She cited the Philippines’ ongoing battle against misinformation and disinformation for the past years, as well as her personal experience of receiving hate messages and death threats for speaking up. 

“Because I accepted your invitation to be here today, I was attacked online and called anti-semitic. By power and money,” she said, adding, “While the other side was already attacking me because I had been onstage with Hillary Clinton.” 

ICYDK, Ressa is known for her fierce fight for press freedom, especially during former president Rodrigo Duterte's regime. She faced charges of cyber libel and tax evasion, among others. 

"It taught me a valuable lesson,” the veteran investigative journalist said. “These times will hopefully teach you the same lesson I learned. You don’t know who you are until you’re tested, until you fight for what you believe in because that defines who you are. But you’re Harvard. You better get your facts right,” she continued. 

“Because now, you are being tested. The chilling effect means that many are choosing to stay silent because there are consequences to speaking out. I’m shocked at the fear and anger, the paranoia splitting open the major fracture lines of society. The inability to listen,” she said. 

Ressa also recognized the ongoing protests on campuses in the US, including Harvard, for Palestine’s freedom.  

“Protests are healthy; they shouldn’t be violent. Protests give voice; they shouldn’t be silenced,” she said. 

“But you live in complicated, complex times where I think administrators and students also faced an unacknowledged danger: technology, making everything faster, meaner, more polarized. With insidious information operations online that are dividing generations,” she stressed. 

She further shared what she and her team at Rappler learned to cope: Choose your best self, turn crisis into opportunity, and be vulnerable. 

The fight for truth 

Ressa stressed the need to fight for truth and democracy, now more than ever. 

“Without facts, you can’t have truth. Without truth, you can’t have trust. Without these three, we have no shared reality, no rule of law, no democracy. We can’t begin to solve existential problems like climate change,” she said. 

She pointed out how the fast-evolving use of data has been transforming the world in the worst way, citing the horrors of genocide in other countries. 

“This outrage economy – built on our data, micro-targeting us – transformed our world, rewarding the worst of humanity.

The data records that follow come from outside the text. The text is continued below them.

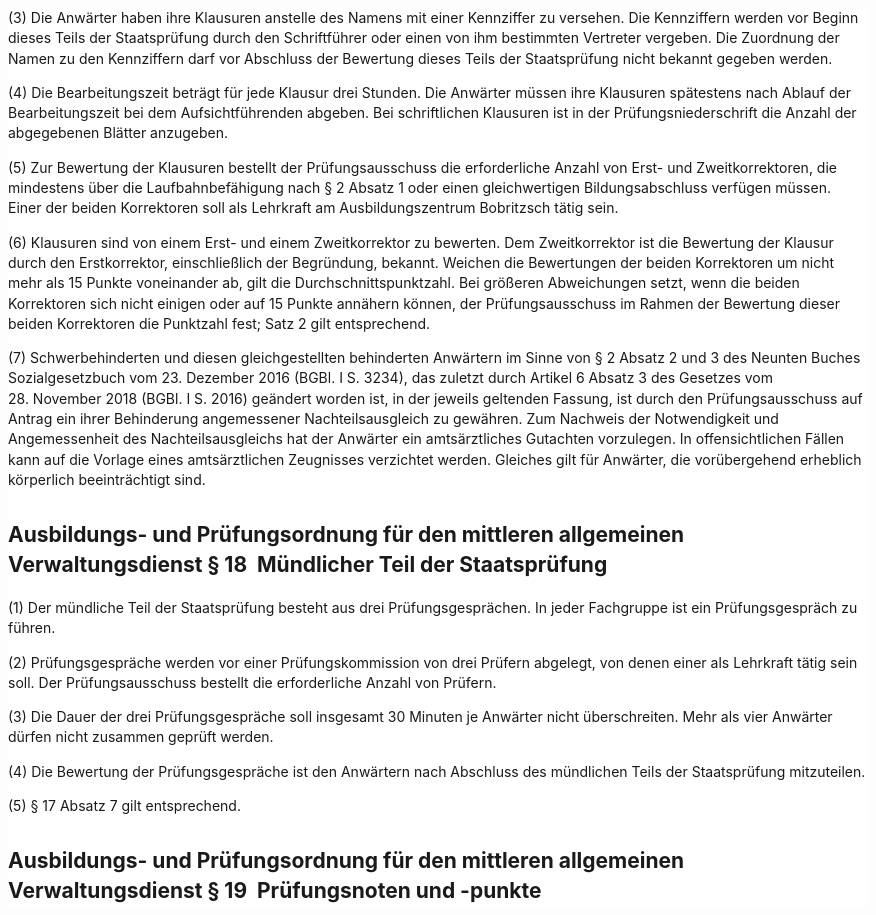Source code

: (3) Die Anwärter haben ihre Klausuren anstelle des Namens mit einer Kennziffer zu versehen. Die Kennziffern werden vor Beginn dieses Teils der Staatsprüfung durch den Schriftführer oder einen von ihm bestimmten Vertreter vergeben. Die Zuordnung der Namen zu den Kennziffern darf vor Abschluss der Bewertung dieses Teils der Staatsprüfung nicht bekannt gegeben werden.

(4) Die Bearbeitungszeit beträgt für jede Klausur drei Stunden. Die Anwärter müssen ihre Klausuren spätestens nach Ablauf der Bearbeitungszeit bei dem Aufsichtführenden abgeben. Bei schriftlichen Klausuren ist in der Prüfungsniederschrift die Anzahl der abgegebenen Blätter anzugeben.

(5) Zur Bewertung der Klausuren bestellt der Prüfungsausschuss die erforderliche Anzahl von Erst- und Zweitkorrektoren, die mindestens über die Laufbahnbefähigung nach § 2 Absatz 1 oder einen gleichwertigen Bildungsabschluss verfügen müssen. Einer der beiden Korrektoren soll als Lehrkraft am Ausbildungszentrum Bobritzsch tätig sein.

(6) Klausuren sind von einem Erst- und einem Zweitkorrektor zu bewerten. Dem Zweitkorrektor ist die Bewertung der Klausur durch den Erstkorrektor, einschließlich der Begründung, bekannt. Weichen die Bewertungen der beiden Korrektoren um nicht mehr als 15 Punkte voneinander ab, gilt die Durchschnittspunktzahl. Bei größeren Abweichungen setzt, wenn die beiden Korrektoren sich nicht einigen oder auf 15 Punkte annähern können, der Prüfungsausschuss im Rahmen der Bewertung dieser beiden Korrektoren die Punktzahl
fest; Satz 2 gilt entsprechend.

(7) Schwerbehinderten und diesen gleichgestellten behinderten Anwärtern im Sinne von § 2 Absatz 2 und 3 des Neunten Buches Sozialgesetzbuch vom 23. Dezember 2016 (BGBl. I S. 3234), das zuletzt durch Artikel 6 Absatz 3 des Gesetzes vom 28. November 2018 (BGBl. I S. 2016) geändert worden ist, in der jeweils geltenden Fassung, ist durch den Prüfungsausschuss auf Antrag ein ihrer Behinderung angemessener Nachteilsausgleich zu gewähren. Zum Nachweis der Notwendigkeit und Angemessenheit des Nachteilsausgleichs hat  der Anwärter ein amtsärztliches Gutachten vorzulegen. In offensichtlichen Fällen kann auf die Vorlage eines amtsärztlichen Zeugnisses verzichtet werden. Gleiches gilt für Anwärter, die vorübergehend erheblich körperlich beeinträchtigt sind.


## Ausbildungs- und Prüfungsordnung für den mittleren allgemeinen Verwaltungsdienst § 18  Mündlicher Teil der Staatsprüfung

(1) Der mündliche Teil der Staatsprüfung besteht aus drei Prüfungsgesprächen. In jeder Fachgruppe ist ein Prüfungsgespräch zu führen.

(2) Prüfungsgespräche werden vor einer Prüfungskommission von drei Prüfern abgelegt, von denen einer als Lehrkraft tätig sein soll. Der Prüfungsausschuss bestellt die erforderliche Anzahl von Prüfern.

(3) Die Dauer der drei Prüfungsgespräche soll insgesamt 30 Minuten je Anwärter nicht überschreiten. Mehr als vier Anwärter dürfen nicht zusammen geprüft werden.

(4) Die Bewertung der Prüfungsgespräche ist den Anwärtern nach Abschluss des mündlichen Teils der Staatsprüfung mitzuteilen.

(5) § 17 Absatz 7 gilt entsprechend.


## Ausbildungs- und Prüfungsordnung für den mittleren allgemeinen Verwaltungsdienst § 19  Prüfungsnoten und -punkte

Online violence is real world violence. And people are dying – from genocide in Myanmar, fueled by Facebook according to the UN and Meta itself, to Ukraine, Sudan, Haiti, Armenia, Gaza,” she said. 

Ressa stressed that war is not only present in the mentioned countries but also prevalent on the internet, as the battle against disinformation ensues.

“We are standing on the rubble of the world that was, and we, you, must have the courage, the foresight to imagine – and create the world as it should be: more compassionate, more equal, more sustainable,” stressed. 

“Your Harvard education gives you the tools, make it a world that is safe from fascists and tyrants,” she continued, further stressing the need to work together. “Our world on fire needs you.” 

Ressa is the first Filipino to serve as a commencement speaker at Harvard. Apart from this, she was also conferred an honorary degree (doctor of laws). 

She also serves as the first Filipino Nobel Laureate in its 120-year history.